MATERIAL SHOWN =
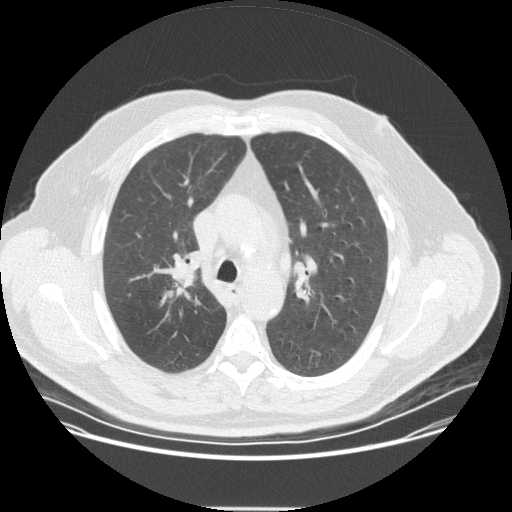
Low-dose screening chest CT, one axial slice. Slice 236 of 351 in the series (ordered by position). Lung window (W 1500 / L -600 HU). 512 × 512 image matrix, field of view 419 × 419 mm.
Annotated regions visible in this slice (manually delineated by an expert):
- lesion 1 (tumor, upper lobe of right lung): box from (x=168, y=266) to (x=198, y=288) px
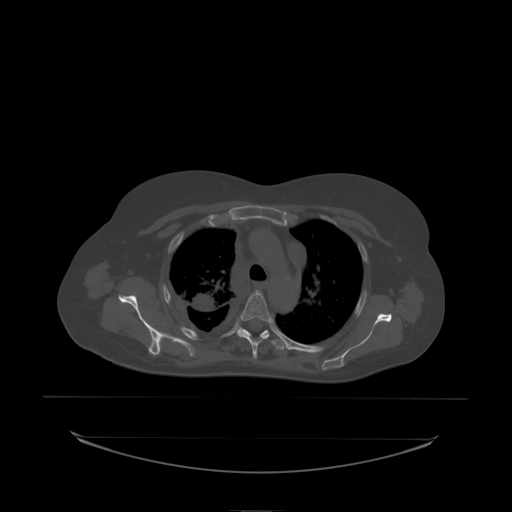
CT including the spine, one axial slice. Slice 164 of 242 in the series (ordered by position). Bone window (W 1800 / L 400 HU). 2.5 mm slice thickness. 512 × 512 image matrix, field of view 500 × 500 mm. Patient: female, 53 years. From the clinical record (not read from this slice): primary cancer: lung; vertebrae with lytic lesions (as recorded): T7, L1.
Outlined on this slice (semi-automatic segmentation, software-assisted and operator-edited):
- T4 vertebra: bounding box (x1, y1, x2, y2) in pixels: (238, 291, 274, 338)
- T5 vertebra: (237, 328, 270, 338)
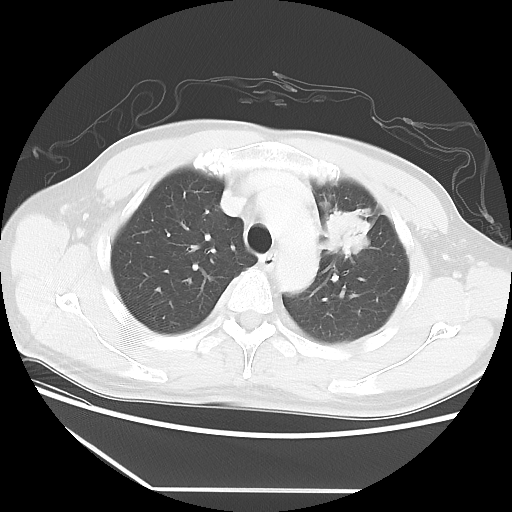
Chest CT, one axial slice. Position 42 of 56 along the scan axis. Reconstruction kernel LUNG. Lung window (W 1500 / L -600 HU). 5 mm slice thickness. 512 × 512 image matrix, field of view 373 × 373 mm. Male patient, age 53 years. From the clinical record (not read from this slice): clinical TNM (as recorded): T2a N1 M1b.
Outlined on this slice (rectangle marked by the reading radiologist):
- lung tumour (recorded histology: adenocarcinoma): bounding box (x1, y1, x2, y2) in pixels: (322, 203, 372, 262)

TASK REQUIREMENTS = Return the listing verbatim, pictures omitted.

RESPONSE TO THIS EXERCISE =
Low-dose screening chest CT, one axial slice. Slice 236 of 351 in the series (ordered by position). Lung window (W 1500 / L -600 HU). 512 × 512 image matrix, field of view 419 × 419 mm.
Annotated regions visible in this slice (manually delineated by an expert):
- lesion 1 (tumor, upper lobe of right lung): box from (x=168, y=266) to (x=198, y=288) px
CT including the spine, one axial slice. Slice 164 of 242 in the series (ordered by position). Bone window (W 1800 / L 400 HU). 2.5 mm slice thickness. 512 × 512 image matrix, field of view 500 × 500 mm. Patient: female, 53 years. From the clinical record (not read from this slice): primary cancer: lung; vertebrae with lytic lesions (as recorded): T7, L1.
Outlined on this slice (semi-automatic segmentation, software-assisted and operator-edited):
- T4 vertebra: bounding box (x1, y1, x2, y2) in pixels: (238, 291, 274, 338)
- T5 vertebra: (237, 328, 270, 338)
Chest CT, one axial slice. Position 42 of 56 along the scan axis. Reconstruction kernel LUNG. Lung window (W 1500 / L -600 HU). 5 mm slice thickness. 512 × 512 image matrix, field of view 373 × 373 mm. Male patient, age 53 years. From the clinical record (not read from this slice): clinical TNM (as recorded): T2a N1 M1b.
Outlined on this slice (rectangle marked by the reading radiologist):
- lung tumour (recorded histology: adenocarcinoma): bounding box (x1, y1, x2, y2) in pixels: (322, 203, 372, 262)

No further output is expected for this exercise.